Please copy every record below exactly, but leave the pictures out.

_Extracted material_
┌──

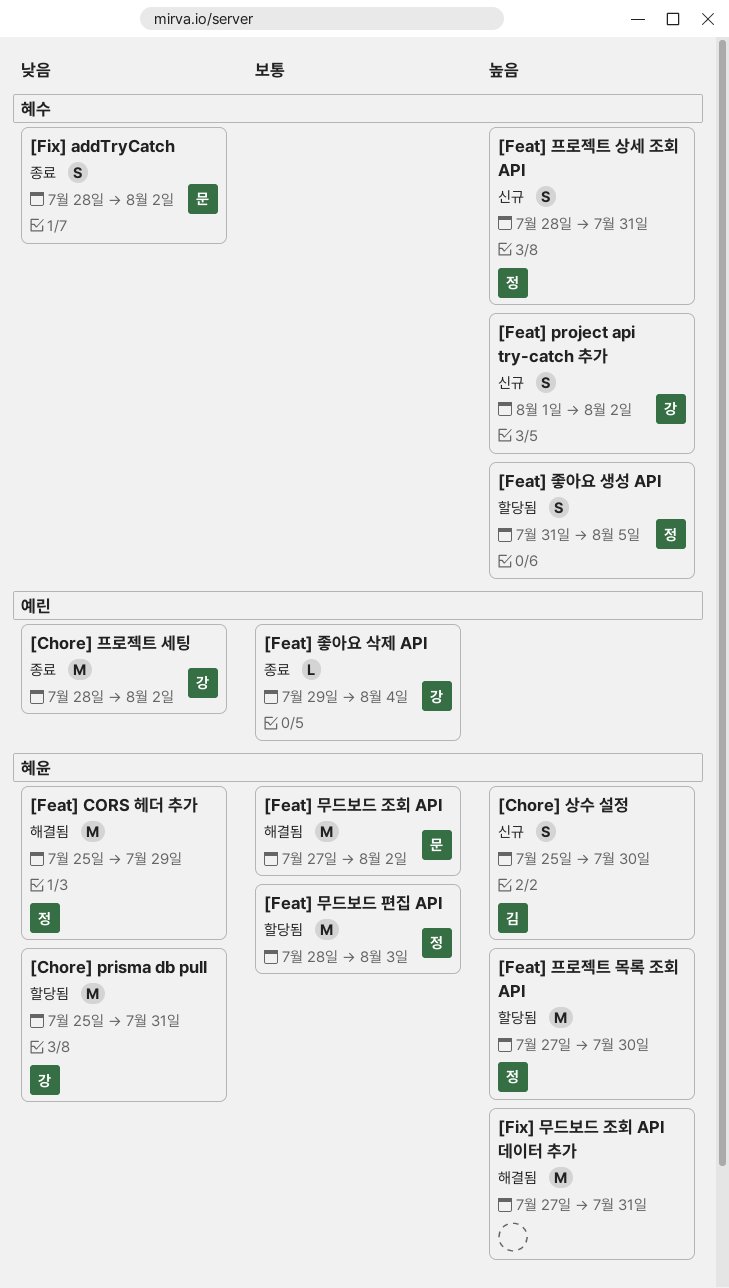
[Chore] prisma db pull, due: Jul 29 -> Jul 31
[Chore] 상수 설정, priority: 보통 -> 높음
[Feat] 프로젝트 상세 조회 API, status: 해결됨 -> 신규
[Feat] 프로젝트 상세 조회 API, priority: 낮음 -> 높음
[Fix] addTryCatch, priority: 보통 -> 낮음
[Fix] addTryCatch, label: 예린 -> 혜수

└──

_Result of this task_
[Chore] prisma db pull, due: Jul 29 -> Jul 31
[Chore] 상수 설정, priority: 보통 -> 높음
[Feat] 프로젝트 상세 조회 API, status: 해결됨 -> 신규
[Feat] 프로젝트 상세 조회 API, priority: 낮음 -> 높음
[Fix] addTryCatch, priority: 보통 -> 낮음
[Fix] addTryCatch, label: 예린 -> 혜수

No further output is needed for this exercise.